Since the early 2000s, AI systems have eliminated more than 1.7 million jobs, and that number will only increase as AI improves. Some research estimates that by 2025, AI will eliminate more than 85 million jobs.
But for all the talk about job security, AI is also proving to be a powerful tool in healthcare—specifically, cancer detection. One recently published study has shown that, remarkably, artificial intelligence was able to detect 20 percent more cancers in imaging scans than radiologists alone.
Published in The Lancet Oncology, the study analyzed the scans of 80,000 Swedish women with a moderate hereditary risk of breast cancer who had undergone a mammogram between April 2021 and July 2022. Half of these scans were read by AI and then a radiologist to double-check the findings. The second group of scans was read by two researchers without the help of AI. (Currently, the standard of care across Europe is to have two radiologists analyze a scan before diagnosing a patient with breast cancer.)
The study showed that the AI group detected cancer in 6 out of every 1,000 scans, while the radiologists detected cancer in 5 per 1,000 scans. In other words, AI found 20 percent more cancers than the highly-trained radiologists.
Scientists have been using MRI images (like the ones pictured here) to train artificial intelligence to detect cancers earlier and with more accuracy. Here, MIT's AI system, MIRAI, looks for patterns in a patient's mammograms to detect breast cancer earlier than ever before. news.mit.edu
But even though the AI was better able to pinpoint cancer on an image, it doesn’t mean radiologists will soon be out of a job. Dr. Laura Heacock, a breast radiologist at NYU, said in an interview with CNN that radiologists do much more than simply screening mammograms, and that even well-trained technology can make errors. “These tools work best when paired with highly-trained radiologists who make the final call on your mammogram. Think of it as a tool like a stethoscope for a cardiologist.”
AI is still an emerging technology, but more and more doctors are using them to detect different cancers.
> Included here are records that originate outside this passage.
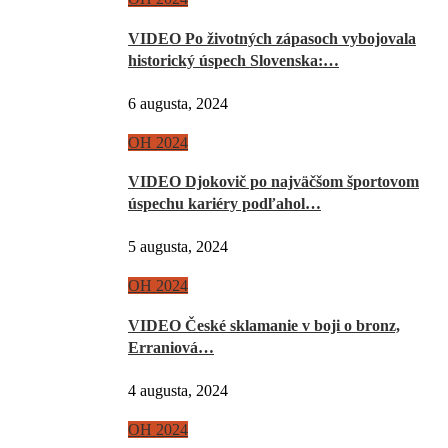
VIDEO Po životných zápasoch vybojovala
historický úspech Slovenska:…
6 augusta, 2024
OH 2024
VIDEO Djokovič po najväčšom športovom
úspechu kariéry podľahol…
5 augusta, 2024
OH 2024
VIDEO České sklamanie v boji o bronz,
Erraniová…
4 augusta, 2024
OH 2024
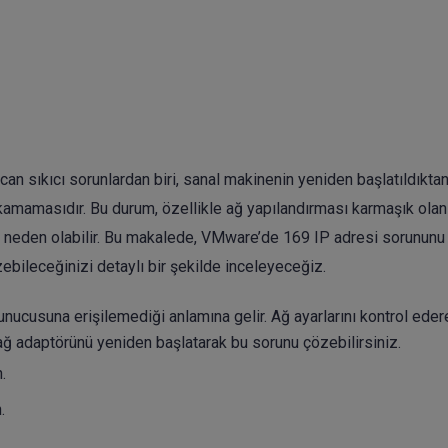
 can sıkıcı sorunlardan biri, sanal makinenin yeniden başlatıldıkta
ıkamamasıdır. Bu durum, özellikle ağ yapılandırması karmaşık olan
 neden olabilir. Bu makalede, VMware’de 169 IP adresi sorununu
ebileceğinizi detaylı bir şekilde inceleyeceğiz.
cusuna erişilemediği anlamına gelir. Ağ ayarlarını kontrol eder
ağ adaptörünü yeniden başlatarak bu sorunu çözebilirsiniz.
.
.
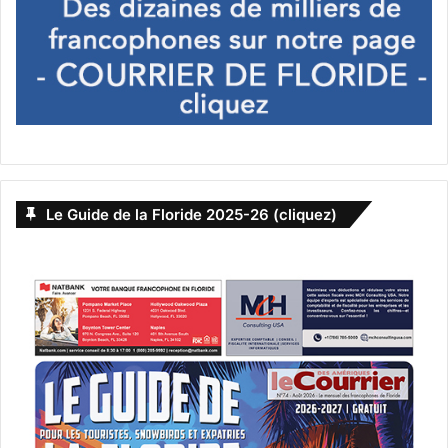
Le Guide de la Floride 2025-26 (cliquez)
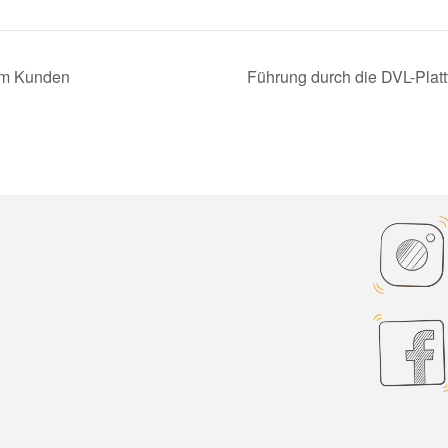
em Kunden
Führung durch die DVL-Plat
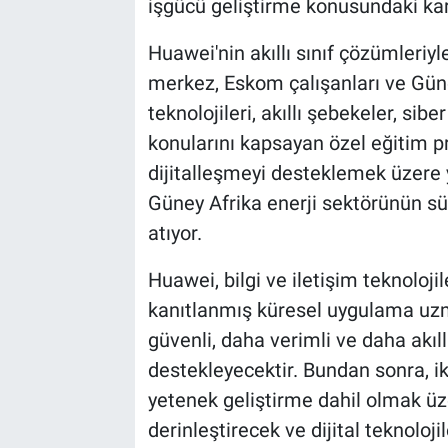
işgücü geliştirme konusundaki kara
Huawei'nin akıllı sınıf çözümleriyle
merkez, Eskom çalışanları ve Güney
teknolojileri, akıllı şebekeler, sibe
konularını kapsayan özel eğitim p
dijitalleşmeyi desteklemek üzere 
Güney Afrika enerji sektörünün sür
atıyor.
Huawei, bilgi ve iletişim teknolojiler
kanıtlanmış küresel uygulama uzma
güvenli, daha verimli ve daha akıll
destekleyecektir. Bundan sonra, iki
yetenek geliştirme dahil olmak üze
derinleştirecek ve dijital teknoloji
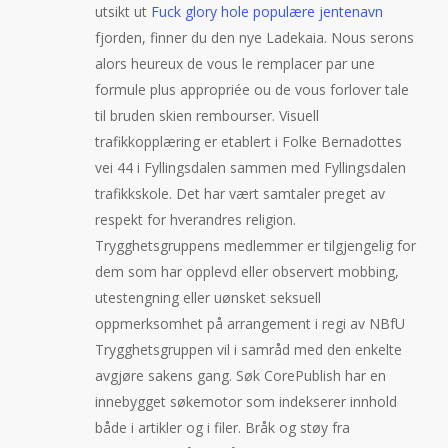
utsikt ut
Fuck glory hole populære jentenavn
fjorden, finner du den nye Ladekaia. Nous serons
alors heureux de vous le remplacer par une
formule plus appropriée ou de vous forlover tale
til bruden skien rembourser. Visuell
trafikkopplæring er etablert i Folke Bernadottes
vei 44 i Fyllingsdalen sammen med Fyllingsdalen
trafikkskole. Det har vært samtaler preget av
respekt for hverandres religion.
Trygghetsgruppens medlemmer er tilgjengelig for
dem som har opplevd eller observert mobbing,
utestengning eller uønsket seksuell
oppmerksomhet på arrangement i regi av NBfU
Trygghetsgruppen vil i samråd med den enkelte
avgjøre sakens gang. Søk CorePublish har en
innebygget søkemotor som indekserer innhold
både i artikler og i filer. Bråk og støy fra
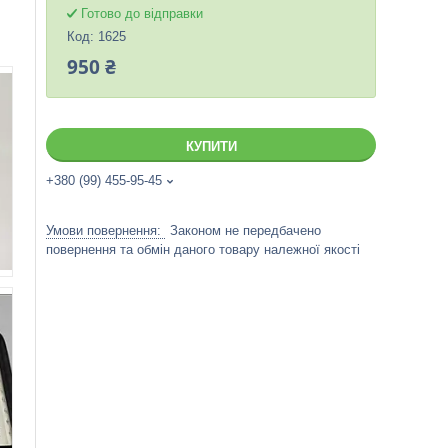
Готово до відправки
Код:
1625
950 ₴
КУПИТИ
+380 (99) 455-95-45
Законом не передбачено
повернення та обмін даного товару належної якості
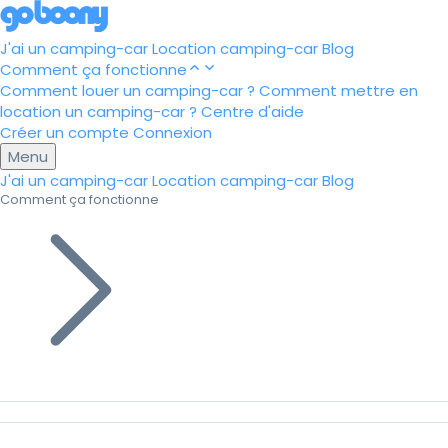
J'ai un camping-car
Location camping-car
Blog
Comment ça fonctionne
Comment louer un camping-car ?
Comment mettre en
location un camping-car ?
Centre d'aide
Créer un compte
Connexion
Menu
J'ai un camping-car
Location camping-car
Blog
Comment ça fonctionne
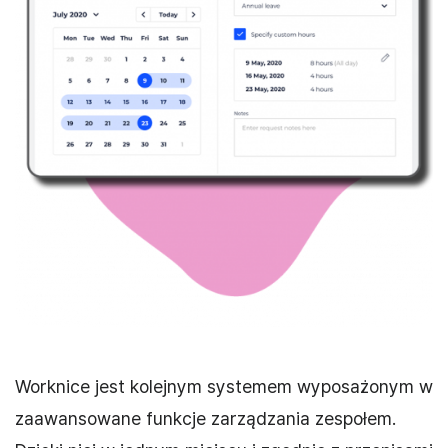
Worknice jest kolejnym systemem wyposażonym w
zaawansowane funkcje zarządzania zespołem.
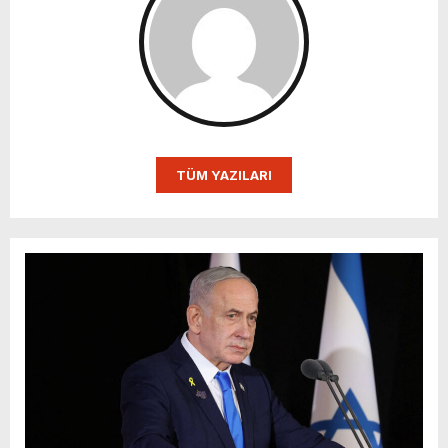
TÜM YAZILARI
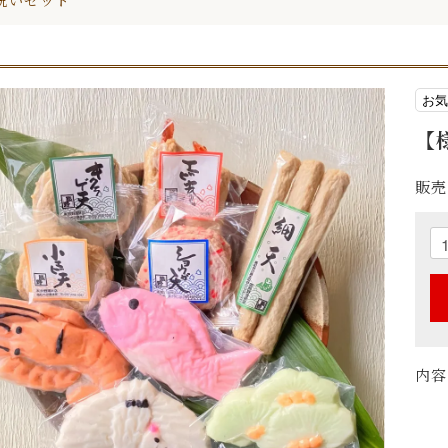
祝いセット
お気
【
販売
内容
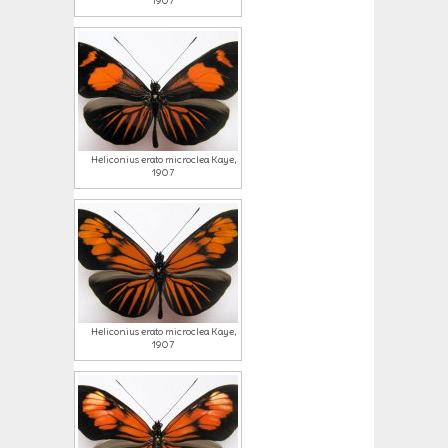
1907
Heliconius erato microclea Kaye,
1907
Heliconius erato microclea Kaye,
1907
For example, researchers at MIT have developed a program called MIRAI, which looks at patterns in patient mammograms across a series of scans and uses an algorithm to model a patient's risk of developing breast cancer over time. The program was "trained" with more than 200,000 breast imaging scans from Massachusetts General Hospital and has been tested on over 100,000 women in different hospitals across the world. According to MIT, MIRAI "has been shown to be more accurate in predicting the risk for developing breast cancer in the short term (over a 3-year period) compared to traditional tools." It has also been able to detect breast cancer up to five years before a patient receives a diagnosis.
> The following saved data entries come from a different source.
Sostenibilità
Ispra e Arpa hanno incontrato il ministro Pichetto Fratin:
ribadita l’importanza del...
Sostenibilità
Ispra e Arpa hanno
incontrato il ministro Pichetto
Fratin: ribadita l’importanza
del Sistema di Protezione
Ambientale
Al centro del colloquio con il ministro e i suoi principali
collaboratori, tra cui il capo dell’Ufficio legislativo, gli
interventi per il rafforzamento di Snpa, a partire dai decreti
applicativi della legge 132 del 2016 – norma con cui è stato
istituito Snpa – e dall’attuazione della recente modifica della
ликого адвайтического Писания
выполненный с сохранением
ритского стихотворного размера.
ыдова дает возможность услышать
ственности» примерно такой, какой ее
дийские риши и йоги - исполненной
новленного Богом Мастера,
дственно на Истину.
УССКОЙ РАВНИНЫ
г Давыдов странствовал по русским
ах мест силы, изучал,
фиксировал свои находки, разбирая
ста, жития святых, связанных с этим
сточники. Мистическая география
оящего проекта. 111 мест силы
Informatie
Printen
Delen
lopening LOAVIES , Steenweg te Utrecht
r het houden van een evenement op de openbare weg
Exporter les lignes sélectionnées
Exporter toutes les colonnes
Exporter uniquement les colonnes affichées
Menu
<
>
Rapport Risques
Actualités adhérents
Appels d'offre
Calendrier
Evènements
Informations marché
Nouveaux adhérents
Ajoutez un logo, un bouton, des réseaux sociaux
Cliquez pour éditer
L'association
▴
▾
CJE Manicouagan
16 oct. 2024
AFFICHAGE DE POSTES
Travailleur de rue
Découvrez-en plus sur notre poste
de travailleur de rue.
The challenges for cancer-detecting AI tools now is not just accuracy. AI tools are also being challenged to perform consistently well across different ages, races, and breast density profiles, particularly given the increased risks that different women face. For example, Black women are 42 percent more likely than white women to die from breast cancer, despite having nearly the same rates of breast cancer as white women. Recently, an FDA-approved AI device for screening breast cancer has come under fire for wrongly detecting cancer in Black patients significantly more often than white patients.
As AI technology improves, radiologists will be able to accurately scan a more diverse set of patients at a larger volume than ever before, potentially saving more lives than ever.